Du 28 mai au 1er juin 1990, France Culture diffusa une série d'entretiens réalisés par Jean Lacouture en Suisse, dans la bonne ville de Neuchâtel, avec l'écrivain, historien, biographe et pamphlétaire
Henri Guillemin.
Depuis quelques temps, des ouvrages d'Henri Guillemin font leur apparition dans les débats de Livres de Guerre; j'ai pensé qu'il pourrait être intéressant de déposer ce livre d'entretiens.

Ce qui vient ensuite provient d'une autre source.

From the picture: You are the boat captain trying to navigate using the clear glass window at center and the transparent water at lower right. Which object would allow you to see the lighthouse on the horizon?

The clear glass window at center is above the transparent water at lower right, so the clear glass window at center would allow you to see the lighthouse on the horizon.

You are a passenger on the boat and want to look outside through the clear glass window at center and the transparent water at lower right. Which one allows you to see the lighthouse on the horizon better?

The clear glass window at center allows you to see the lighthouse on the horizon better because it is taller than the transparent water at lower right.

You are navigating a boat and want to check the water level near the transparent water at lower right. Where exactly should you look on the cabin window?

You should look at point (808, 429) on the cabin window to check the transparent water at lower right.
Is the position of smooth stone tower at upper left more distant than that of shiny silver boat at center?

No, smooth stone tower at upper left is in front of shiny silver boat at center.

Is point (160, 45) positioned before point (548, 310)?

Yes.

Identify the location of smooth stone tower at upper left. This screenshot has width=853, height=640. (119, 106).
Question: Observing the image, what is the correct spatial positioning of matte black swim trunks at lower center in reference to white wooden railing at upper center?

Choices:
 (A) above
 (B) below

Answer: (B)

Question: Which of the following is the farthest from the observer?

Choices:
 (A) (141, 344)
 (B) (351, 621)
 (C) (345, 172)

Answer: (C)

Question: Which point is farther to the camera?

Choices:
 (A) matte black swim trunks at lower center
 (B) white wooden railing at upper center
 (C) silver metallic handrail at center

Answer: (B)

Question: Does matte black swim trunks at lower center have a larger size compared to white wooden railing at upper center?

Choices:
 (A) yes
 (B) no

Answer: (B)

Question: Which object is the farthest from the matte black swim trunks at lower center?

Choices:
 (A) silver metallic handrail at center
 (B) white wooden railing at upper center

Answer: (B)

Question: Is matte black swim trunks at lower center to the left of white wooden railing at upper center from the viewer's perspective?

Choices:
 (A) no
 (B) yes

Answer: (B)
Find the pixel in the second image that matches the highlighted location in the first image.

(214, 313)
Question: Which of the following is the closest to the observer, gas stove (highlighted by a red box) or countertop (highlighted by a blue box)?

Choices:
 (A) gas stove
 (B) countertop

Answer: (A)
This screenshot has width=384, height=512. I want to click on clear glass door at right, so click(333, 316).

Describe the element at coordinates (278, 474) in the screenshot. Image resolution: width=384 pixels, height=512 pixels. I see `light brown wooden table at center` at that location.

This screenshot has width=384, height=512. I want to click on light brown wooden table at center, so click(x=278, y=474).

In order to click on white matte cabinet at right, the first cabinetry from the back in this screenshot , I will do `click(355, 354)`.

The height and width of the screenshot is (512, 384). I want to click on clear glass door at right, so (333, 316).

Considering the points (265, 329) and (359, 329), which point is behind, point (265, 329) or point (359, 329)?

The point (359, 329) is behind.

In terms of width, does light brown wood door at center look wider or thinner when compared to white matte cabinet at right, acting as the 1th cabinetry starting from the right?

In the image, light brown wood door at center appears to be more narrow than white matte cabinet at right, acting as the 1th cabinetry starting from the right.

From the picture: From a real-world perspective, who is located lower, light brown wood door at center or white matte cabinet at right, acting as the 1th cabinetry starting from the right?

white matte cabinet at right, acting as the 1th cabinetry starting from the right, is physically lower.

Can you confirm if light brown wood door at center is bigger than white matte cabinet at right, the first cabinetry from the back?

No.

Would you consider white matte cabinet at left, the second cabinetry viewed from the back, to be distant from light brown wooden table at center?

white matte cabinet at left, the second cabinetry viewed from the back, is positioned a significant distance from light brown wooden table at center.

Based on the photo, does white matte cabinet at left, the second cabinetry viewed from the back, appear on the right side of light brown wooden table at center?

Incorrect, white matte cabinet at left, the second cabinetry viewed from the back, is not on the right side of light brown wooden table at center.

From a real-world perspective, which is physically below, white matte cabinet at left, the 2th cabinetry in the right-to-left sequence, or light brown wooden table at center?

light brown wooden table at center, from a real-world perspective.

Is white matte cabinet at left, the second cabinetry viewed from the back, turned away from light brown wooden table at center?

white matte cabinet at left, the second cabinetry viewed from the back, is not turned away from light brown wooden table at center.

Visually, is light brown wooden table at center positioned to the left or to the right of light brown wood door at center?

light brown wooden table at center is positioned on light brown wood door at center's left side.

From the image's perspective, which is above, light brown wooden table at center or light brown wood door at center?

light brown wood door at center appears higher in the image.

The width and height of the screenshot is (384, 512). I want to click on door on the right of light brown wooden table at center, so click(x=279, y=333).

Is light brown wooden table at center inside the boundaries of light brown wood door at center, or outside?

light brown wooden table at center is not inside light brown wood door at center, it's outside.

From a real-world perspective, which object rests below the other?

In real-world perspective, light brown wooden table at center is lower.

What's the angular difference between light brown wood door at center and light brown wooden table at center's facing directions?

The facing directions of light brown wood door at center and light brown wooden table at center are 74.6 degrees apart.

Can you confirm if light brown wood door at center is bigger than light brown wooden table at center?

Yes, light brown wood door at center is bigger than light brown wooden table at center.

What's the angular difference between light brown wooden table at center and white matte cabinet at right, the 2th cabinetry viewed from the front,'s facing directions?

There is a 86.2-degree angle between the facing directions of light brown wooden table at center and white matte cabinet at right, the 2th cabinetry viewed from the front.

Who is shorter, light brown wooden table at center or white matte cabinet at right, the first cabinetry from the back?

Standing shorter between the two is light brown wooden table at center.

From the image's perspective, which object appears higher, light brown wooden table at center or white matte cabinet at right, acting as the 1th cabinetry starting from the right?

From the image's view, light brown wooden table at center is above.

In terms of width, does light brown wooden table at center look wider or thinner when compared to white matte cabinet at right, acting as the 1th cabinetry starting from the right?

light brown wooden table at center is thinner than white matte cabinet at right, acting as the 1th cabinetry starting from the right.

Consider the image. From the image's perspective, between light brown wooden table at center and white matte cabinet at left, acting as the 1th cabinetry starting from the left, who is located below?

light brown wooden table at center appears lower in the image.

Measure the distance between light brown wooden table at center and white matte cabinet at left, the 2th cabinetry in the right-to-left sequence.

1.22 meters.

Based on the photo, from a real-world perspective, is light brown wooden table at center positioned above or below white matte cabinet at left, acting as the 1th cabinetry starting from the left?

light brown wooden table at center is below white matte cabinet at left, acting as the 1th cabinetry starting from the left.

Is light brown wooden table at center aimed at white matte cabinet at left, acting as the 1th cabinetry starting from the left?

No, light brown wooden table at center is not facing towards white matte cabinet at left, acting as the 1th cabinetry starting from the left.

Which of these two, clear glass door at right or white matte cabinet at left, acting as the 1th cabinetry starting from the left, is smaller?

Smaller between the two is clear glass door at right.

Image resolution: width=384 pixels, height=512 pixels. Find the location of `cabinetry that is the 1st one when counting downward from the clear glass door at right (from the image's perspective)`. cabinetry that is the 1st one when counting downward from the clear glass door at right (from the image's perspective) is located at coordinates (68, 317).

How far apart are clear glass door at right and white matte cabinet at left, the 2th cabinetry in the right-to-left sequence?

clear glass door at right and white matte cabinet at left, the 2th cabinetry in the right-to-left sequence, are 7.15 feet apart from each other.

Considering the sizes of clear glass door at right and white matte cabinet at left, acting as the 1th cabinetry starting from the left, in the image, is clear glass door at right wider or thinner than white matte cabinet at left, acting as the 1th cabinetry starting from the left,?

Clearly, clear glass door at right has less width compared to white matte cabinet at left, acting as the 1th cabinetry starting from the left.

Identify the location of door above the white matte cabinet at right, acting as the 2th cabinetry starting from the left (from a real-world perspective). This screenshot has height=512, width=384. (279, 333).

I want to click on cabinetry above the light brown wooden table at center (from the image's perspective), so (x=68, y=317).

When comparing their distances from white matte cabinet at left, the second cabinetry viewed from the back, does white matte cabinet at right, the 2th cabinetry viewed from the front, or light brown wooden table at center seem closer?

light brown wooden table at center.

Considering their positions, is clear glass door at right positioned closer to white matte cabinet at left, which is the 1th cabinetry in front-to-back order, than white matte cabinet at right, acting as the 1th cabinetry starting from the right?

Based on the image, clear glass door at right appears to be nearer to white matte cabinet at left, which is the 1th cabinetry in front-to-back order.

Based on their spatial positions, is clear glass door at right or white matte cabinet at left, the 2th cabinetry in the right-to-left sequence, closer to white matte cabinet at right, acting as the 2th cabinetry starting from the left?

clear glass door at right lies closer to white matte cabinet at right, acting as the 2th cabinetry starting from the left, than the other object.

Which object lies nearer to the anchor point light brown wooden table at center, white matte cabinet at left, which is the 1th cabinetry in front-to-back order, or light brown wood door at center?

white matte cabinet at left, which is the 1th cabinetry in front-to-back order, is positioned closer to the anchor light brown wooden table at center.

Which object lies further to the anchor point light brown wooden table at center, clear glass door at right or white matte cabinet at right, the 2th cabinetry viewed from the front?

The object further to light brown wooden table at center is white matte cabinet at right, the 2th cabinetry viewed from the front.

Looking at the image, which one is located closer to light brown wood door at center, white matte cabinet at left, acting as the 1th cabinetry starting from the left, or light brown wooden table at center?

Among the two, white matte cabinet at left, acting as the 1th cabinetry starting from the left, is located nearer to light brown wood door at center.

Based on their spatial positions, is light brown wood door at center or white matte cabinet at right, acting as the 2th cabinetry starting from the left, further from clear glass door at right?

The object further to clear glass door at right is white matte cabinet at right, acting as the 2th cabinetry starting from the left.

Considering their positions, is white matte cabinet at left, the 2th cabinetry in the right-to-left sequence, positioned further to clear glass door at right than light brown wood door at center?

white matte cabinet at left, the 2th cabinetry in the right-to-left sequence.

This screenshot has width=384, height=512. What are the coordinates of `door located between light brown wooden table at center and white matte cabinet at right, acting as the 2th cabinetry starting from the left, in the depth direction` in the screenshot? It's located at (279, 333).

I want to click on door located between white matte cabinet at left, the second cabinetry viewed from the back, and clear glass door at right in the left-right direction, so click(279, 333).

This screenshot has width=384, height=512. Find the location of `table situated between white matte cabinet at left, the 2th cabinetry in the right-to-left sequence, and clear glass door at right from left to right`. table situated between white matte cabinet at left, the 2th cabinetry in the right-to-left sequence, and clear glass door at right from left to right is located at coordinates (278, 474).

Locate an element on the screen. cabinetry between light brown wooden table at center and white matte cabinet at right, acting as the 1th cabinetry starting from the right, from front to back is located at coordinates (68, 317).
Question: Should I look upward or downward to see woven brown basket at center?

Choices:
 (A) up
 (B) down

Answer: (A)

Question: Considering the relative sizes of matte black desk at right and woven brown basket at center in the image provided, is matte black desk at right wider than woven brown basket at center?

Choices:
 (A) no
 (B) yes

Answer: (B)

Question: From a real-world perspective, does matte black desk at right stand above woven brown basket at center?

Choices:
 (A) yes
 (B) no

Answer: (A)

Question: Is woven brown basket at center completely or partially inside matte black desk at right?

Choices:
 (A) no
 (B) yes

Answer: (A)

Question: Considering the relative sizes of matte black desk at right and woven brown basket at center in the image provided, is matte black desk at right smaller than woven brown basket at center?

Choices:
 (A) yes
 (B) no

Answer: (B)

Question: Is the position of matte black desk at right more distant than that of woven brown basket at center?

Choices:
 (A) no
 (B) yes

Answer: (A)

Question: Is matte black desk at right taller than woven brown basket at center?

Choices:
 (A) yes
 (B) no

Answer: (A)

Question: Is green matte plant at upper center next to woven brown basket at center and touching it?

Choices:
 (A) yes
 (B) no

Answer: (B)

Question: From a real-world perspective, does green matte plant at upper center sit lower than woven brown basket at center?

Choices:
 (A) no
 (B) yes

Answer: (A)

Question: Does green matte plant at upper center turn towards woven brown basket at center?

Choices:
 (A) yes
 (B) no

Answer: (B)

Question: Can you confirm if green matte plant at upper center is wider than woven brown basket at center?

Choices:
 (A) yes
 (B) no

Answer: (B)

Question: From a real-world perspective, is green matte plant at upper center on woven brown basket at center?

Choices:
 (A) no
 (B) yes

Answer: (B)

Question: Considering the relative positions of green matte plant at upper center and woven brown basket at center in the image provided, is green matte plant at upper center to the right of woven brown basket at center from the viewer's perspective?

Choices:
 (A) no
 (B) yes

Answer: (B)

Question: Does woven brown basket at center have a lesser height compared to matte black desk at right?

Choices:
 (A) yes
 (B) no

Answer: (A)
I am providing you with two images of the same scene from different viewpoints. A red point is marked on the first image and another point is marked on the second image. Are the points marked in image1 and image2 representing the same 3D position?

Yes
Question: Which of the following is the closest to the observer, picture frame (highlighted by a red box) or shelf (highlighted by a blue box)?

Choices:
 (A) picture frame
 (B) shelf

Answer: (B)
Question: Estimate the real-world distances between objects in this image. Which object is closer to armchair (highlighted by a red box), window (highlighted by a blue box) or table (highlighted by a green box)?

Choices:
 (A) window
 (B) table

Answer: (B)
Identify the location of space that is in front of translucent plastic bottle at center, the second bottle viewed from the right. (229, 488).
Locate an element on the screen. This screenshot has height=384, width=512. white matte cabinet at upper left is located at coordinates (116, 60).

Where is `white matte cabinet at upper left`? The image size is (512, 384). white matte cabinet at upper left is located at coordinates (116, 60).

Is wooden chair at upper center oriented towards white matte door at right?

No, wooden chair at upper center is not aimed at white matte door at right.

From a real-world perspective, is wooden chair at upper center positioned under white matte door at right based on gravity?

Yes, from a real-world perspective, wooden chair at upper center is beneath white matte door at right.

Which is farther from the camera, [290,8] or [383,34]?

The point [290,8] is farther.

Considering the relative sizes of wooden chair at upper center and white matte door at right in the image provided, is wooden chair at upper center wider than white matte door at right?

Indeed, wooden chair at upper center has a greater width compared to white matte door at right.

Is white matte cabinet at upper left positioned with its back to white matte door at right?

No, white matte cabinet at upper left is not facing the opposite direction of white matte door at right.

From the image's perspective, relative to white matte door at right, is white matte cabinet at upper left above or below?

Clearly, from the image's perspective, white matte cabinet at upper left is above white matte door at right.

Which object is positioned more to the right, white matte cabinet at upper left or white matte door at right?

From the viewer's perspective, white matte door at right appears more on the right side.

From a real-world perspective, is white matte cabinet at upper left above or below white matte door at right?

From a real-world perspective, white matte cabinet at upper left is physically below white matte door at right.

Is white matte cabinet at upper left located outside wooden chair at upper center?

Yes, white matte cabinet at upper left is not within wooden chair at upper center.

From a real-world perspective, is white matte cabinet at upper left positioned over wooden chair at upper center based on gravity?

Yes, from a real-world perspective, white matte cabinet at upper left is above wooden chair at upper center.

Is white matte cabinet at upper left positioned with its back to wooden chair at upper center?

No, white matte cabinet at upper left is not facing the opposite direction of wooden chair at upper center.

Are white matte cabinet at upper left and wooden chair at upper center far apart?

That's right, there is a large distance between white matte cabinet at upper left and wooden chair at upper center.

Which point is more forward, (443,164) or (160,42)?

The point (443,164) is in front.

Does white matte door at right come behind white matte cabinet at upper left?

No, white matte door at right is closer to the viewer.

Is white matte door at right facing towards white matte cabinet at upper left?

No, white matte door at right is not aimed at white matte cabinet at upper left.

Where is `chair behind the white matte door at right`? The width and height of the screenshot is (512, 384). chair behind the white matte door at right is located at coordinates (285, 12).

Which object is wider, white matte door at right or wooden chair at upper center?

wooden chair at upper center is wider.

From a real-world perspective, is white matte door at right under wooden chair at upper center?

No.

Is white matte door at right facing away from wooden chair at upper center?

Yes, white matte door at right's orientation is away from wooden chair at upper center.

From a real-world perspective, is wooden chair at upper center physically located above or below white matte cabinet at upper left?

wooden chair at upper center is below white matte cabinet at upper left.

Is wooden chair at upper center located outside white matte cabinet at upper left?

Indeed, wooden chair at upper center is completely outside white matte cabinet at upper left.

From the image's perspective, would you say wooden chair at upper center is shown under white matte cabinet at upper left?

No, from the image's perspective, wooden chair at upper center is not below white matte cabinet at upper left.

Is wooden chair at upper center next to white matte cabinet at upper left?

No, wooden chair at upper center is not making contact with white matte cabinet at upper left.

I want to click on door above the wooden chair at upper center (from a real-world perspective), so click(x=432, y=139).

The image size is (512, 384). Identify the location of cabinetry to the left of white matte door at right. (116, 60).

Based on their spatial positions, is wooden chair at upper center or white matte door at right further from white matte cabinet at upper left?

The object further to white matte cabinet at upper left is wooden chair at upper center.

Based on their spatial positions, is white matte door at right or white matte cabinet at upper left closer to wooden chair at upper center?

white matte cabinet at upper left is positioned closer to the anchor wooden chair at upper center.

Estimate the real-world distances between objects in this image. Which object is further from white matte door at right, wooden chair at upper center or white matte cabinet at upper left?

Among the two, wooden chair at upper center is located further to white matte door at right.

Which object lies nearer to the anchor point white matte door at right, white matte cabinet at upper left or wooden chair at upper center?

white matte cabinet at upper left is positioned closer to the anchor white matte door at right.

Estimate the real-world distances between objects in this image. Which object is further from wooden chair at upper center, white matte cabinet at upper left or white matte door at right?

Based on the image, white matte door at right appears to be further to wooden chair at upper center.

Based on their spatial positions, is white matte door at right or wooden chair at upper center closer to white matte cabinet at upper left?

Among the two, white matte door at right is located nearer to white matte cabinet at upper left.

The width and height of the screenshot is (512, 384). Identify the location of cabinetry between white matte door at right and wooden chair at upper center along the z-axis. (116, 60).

Dans l'avant-propos, Jean Lacouture précise qu'il a
fléché quelques pistes, au long desquelles la flamme a couru. Au passage, la superbe moustache de quelques uns a pu en être roussie, mais l'humilité de quelques autres en aura été éclairée. Car s'il est vrai que notre Guillemin s'est forgé, comme par mégarde, une légende de férocité, c'est sa générosité - ombrageuse parfois, mais souvent désarmée - qui inspire plutôt les propos que l'on va lire.
Au long des 190 pages de ce livre très vivant - c'est l'avantage d'une bonne transcription d'entretiens radiophoniques -, la conversation aborde les étapes d'une vie passionnée. Cet auteur singulier, curieux et exigeant, se raconte à travers les livres, les engagements et les rencontres, littéraires ou réelles, qui l'ont séduit, irrité, écœuré et marqué : Colette, Bernanos, Sangnier, Mauriac, de Gaulle, Gide, Camus, Rousseau, Pétain, Claudel, ... (Dans le désordre.)
A propos de Pétain, on apprend qu'en 1990, Henri Guillemin confirmait sa thèse d'un complot antirépublicain autour de Pétain. Le maréchal aurait attendu et même espéré la défaite pour parvenir à son but, l'élimination d'un système honni. Le groupe auquel Pétain aurait fait partie avant-guerre avait aussi comme membre le critique Alain Laubreaux.
Je suis partout publia en janvier 44 des passages du Journal de Laubreaux. Le 3 septembre, il écrivait :
Ce que je souhaite à mon pays, c'est une guerre courte et désastreuse. Henri Guillemin ajoute :
Eh bien, ce groupe-là, c'était le groupe Pétain.
Un livre remuant, dérangeant et attachant, à l'image de cet auteur singulier dont Jean Lacouture a su rendre la verve.